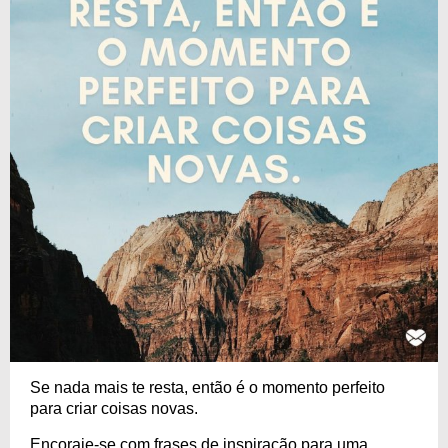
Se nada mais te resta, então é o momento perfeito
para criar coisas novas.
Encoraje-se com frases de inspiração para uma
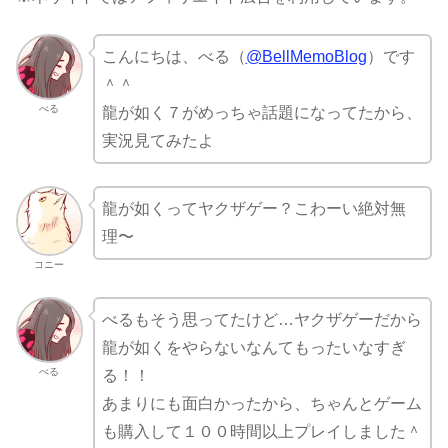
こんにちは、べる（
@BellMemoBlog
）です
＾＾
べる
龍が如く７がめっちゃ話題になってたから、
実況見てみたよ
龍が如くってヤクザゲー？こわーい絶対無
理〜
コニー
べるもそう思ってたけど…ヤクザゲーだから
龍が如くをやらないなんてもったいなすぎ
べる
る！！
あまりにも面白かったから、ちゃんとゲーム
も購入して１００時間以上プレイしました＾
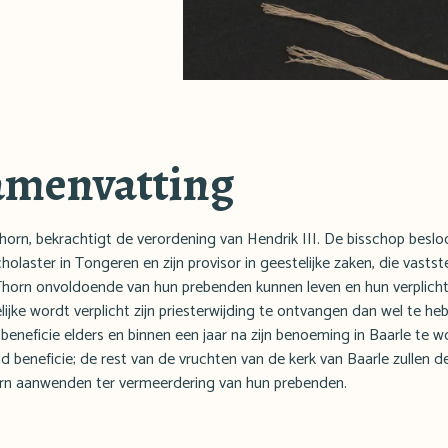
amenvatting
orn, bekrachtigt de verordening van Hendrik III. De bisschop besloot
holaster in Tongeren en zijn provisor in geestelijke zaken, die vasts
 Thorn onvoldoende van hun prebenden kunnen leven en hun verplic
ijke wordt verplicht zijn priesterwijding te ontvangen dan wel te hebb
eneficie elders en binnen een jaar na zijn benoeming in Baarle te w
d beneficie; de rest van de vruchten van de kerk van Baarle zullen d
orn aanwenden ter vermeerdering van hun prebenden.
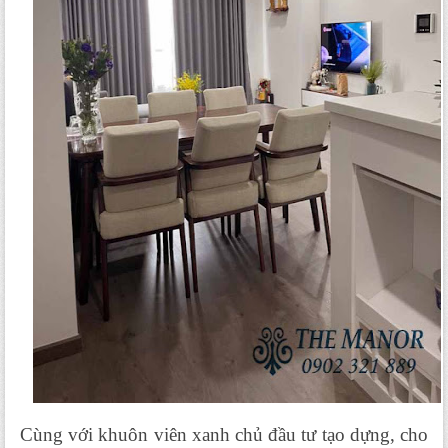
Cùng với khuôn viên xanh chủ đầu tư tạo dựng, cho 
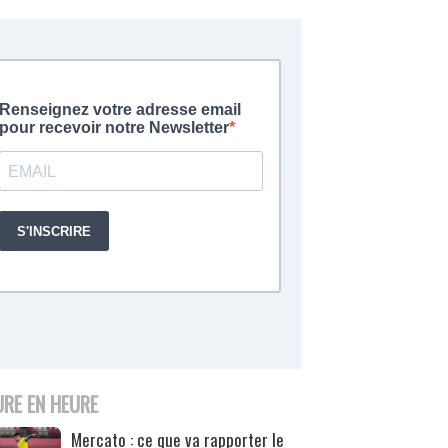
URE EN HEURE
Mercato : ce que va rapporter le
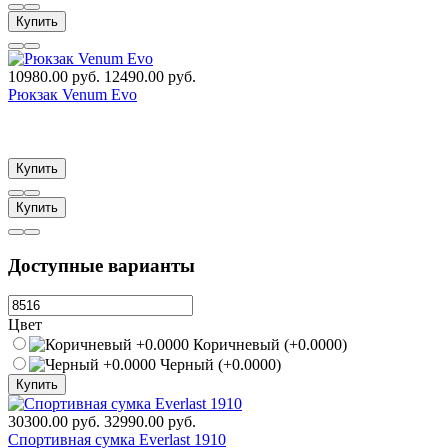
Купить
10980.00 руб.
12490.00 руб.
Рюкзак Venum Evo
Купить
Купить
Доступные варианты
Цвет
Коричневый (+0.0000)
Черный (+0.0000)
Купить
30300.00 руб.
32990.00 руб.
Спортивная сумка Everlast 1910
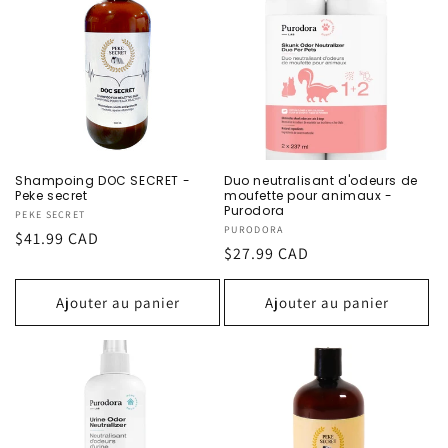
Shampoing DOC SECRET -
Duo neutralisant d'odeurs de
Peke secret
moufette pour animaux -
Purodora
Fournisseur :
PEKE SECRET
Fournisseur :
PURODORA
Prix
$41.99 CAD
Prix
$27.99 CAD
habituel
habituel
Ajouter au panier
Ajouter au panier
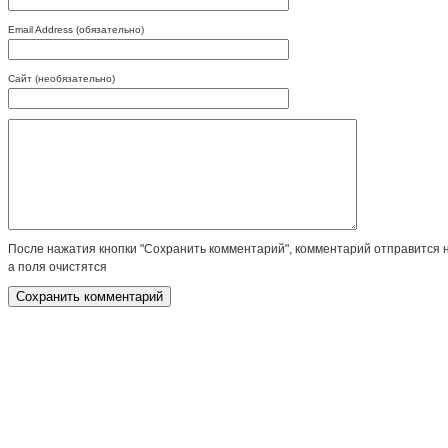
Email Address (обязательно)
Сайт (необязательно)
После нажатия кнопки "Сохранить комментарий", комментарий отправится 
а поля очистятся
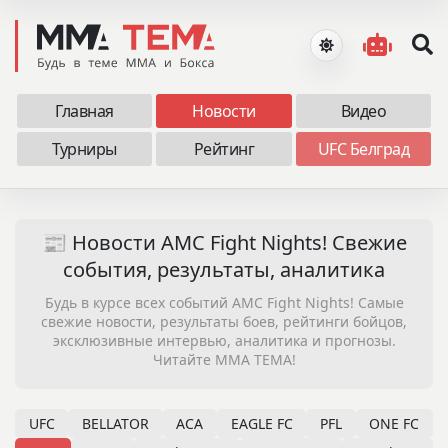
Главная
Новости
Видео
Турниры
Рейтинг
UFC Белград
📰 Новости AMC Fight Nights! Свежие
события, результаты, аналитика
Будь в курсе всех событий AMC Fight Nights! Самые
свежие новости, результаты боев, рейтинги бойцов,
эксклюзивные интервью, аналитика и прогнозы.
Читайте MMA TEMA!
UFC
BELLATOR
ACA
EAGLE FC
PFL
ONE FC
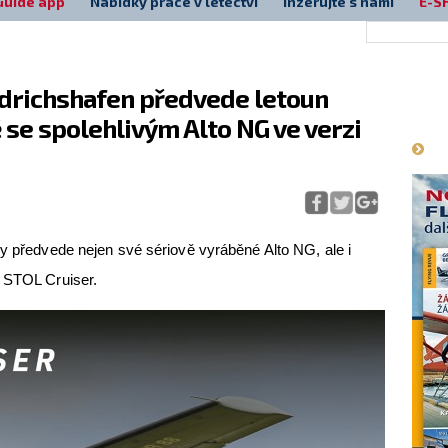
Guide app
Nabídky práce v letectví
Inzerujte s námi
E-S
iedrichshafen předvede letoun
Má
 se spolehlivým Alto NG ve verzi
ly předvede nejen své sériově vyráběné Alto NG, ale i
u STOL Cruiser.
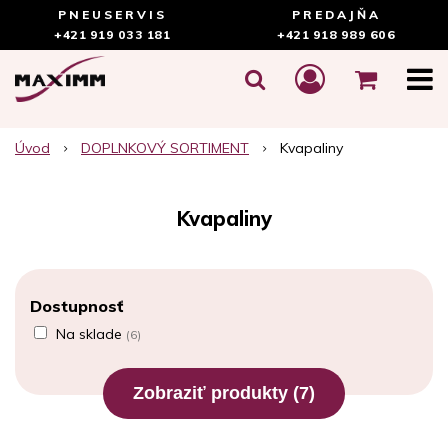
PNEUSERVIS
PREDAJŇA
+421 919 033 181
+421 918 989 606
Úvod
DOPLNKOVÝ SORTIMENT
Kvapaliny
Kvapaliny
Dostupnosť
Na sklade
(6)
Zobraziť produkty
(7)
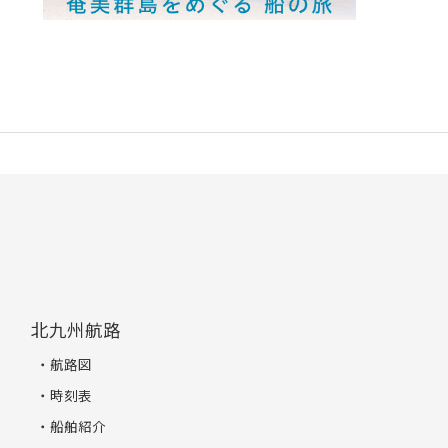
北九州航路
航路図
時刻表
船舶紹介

┄┄┄┄┄┄┄┄┄┄

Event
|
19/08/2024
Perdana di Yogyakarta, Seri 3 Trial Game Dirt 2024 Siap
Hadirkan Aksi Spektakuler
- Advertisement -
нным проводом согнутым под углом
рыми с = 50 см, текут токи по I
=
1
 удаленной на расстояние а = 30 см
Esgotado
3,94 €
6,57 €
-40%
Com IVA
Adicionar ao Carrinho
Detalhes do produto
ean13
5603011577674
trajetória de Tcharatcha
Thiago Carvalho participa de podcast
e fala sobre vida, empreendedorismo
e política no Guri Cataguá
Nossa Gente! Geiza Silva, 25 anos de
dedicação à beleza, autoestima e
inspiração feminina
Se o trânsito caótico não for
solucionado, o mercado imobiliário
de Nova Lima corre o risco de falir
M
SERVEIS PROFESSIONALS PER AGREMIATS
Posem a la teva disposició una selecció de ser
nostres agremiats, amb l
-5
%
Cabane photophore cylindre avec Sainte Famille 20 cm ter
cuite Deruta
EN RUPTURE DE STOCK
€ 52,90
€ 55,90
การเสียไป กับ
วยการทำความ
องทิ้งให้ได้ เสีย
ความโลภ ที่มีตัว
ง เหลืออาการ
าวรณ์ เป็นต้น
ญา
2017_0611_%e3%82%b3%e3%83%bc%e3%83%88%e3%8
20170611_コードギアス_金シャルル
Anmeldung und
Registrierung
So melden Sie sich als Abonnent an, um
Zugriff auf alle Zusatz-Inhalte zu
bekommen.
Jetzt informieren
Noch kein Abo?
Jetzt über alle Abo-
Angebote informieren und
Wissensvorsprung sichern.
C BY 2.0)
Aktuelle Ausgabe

┄┄┄┄┄┄┄┄┄┄

▶ [What is required]:
Can you print the lines of the records from the one holding "Se nada mais" through the one holding "も購入して１００時間以上プレイしました＾", both included, with no pictures in your answer?

▶ [Result]:
Se nada mais te resta, então é o momento perfeito
para criar coisas novas.
Encoraje-se com frases de inspiração para uma
こんにちは、べる（
@BellMemoBlog
）です
＾＾
べる
龍が如く７がめっちゃ話題になってたから、
実況見てみたよ
龍が如くってヤクザゲー？こわーい絶対無
理〜
コニー
べるもそう思ってたけど…ヤクザゲーだから
龍が如くをやらないなんてもったいなすぎ
べる
る！！
あまりにも面白かったから、ちゃんとゲーム
も購入して１００時間以上プレイしました＾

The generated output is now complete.